Once we understand the probability ratio and the advantage function, the overall equation begins to make sense. By taking the expectation of the whole function, we get a measure of the mean, and KL[] really is just a way to incorporate some level of abstraction to an already difficult equation, but it essentially is a measure of difference. We set that difference to be under a certain limit δ, and then take the average of those values, and in doing so, we achieve the “stability” that we want by limiting the divergence.

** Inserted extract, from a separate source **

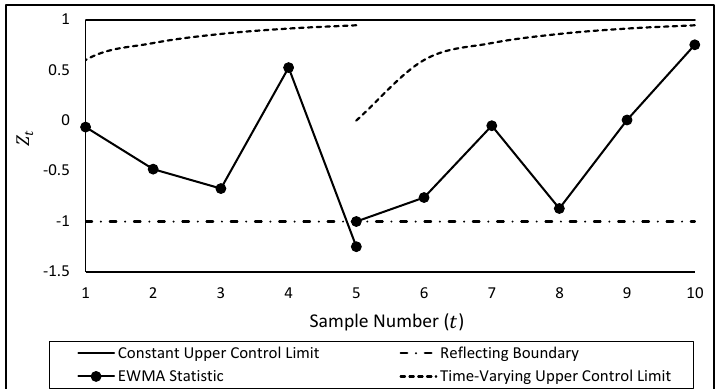
Fig. 1. EWMA control chart with constant and time-varying control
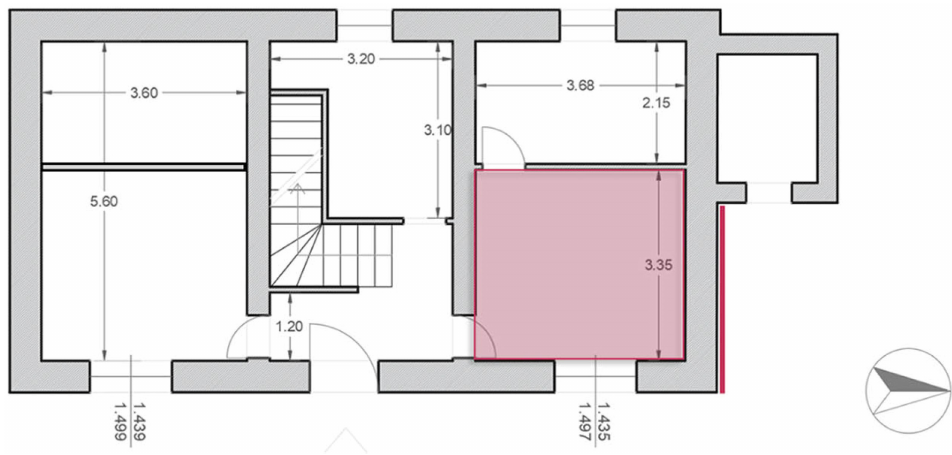
Figure 10. Test area in the living room. Vertical closure: perimeter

On the other hand, PPO is designed to simplify TRPO while maintaining its benefits. Like TRPO, PPO aims to maximize the expected reward. However, instead of using a trust region defined by KL divergence, PPO uses a simpler clipping mechanism to ensure the policy update isn’t too large.

It’s clear that TRPO and PPO are extremely similar. However, the main difference is that the measure of difference is no longer KL divergence, but this strange (1-ϵ, ϵ+1) expression that is called “clipping”: min(rₜ​(θ)Aₜ​, clip(rₜ(θ), 1−ϵ, 1+ϵ) Aₜ​)

The PPO objective includes a clipping mechanism to ensure stable updates: The clipping is a different method of controlling for stability.

Clipping function

This restricts the ratio rₜ(θ) to be within a certain range [1−ϵ,1+ϵ]. This prevents the policy from changing too drastically.

Then, by taking the minimum of the unclipped and clipped terms, PPO ensures that the update is conservative if the change is too large. This prevents large, destabilizing updates while still allowing beneficial updates within the safe range.

This is a much more accurate and simpler method of restricting our differences, and is the main reason why PPO is much faster and better than TRPO. The KL[] term in TRPO means that the TRPO function is not easily differentiable and requires Taylor Approximation, whereas after replacing KL[] with a the bounds [1-ϵ, ϵ+1], PPO can be easily optimized with gradient descent since it really is just a polynomial.

Conclusion:
Initially conceived as a research initiative, OpenAI embarked on its quest to develop and publish open-source machine learning algorithms. Collaborative efforts from distinguished members of the machine learning academia community, coupled with support from corporate giants like NVIDIA and Elon Musk, laid the foundation and the budget for OpenAI’s research endeavors.

The testing phase posed significant challenges, requiring a balance between sophistication and scale. Dota 2 emerged as the ideal testing ground, offering a rich environment replete with complex dynamics mirroring real-world scenarios.

The culmination of OpenAI’s efforts manifested in the creation of innovative tools like Rapid, Proximal Policy Optimization (PPO), and hierarchical reinforcement learning (RL). These advancements revolutionized AI training processes, mainly by increasing efficiency to the point where training a model was plausible in terms of time and resources(albeit still inefficient compared to 2024 algorithms). Under previous algorithms and hardware constraints, training a model would have taken decades, but by decreasing computation complexity through hierarchical breakdown and a mathematically simpler PPO function, and by increasing computing power by hooking many computers together through RAPID, training a model became a plausible feat that could be done within months.

In essence, OpenAI’s unlikely origins in a video game exemplifies the fusion of technological innovation with human ingenuity. The first iterations of OpenAI through Dota 2 is proof that innovation comes from unlikely places, and does not always spring up in the laboratories of academic institutions- that we as humanity should always keep an open mind, and to harbor wonder for anything and everything.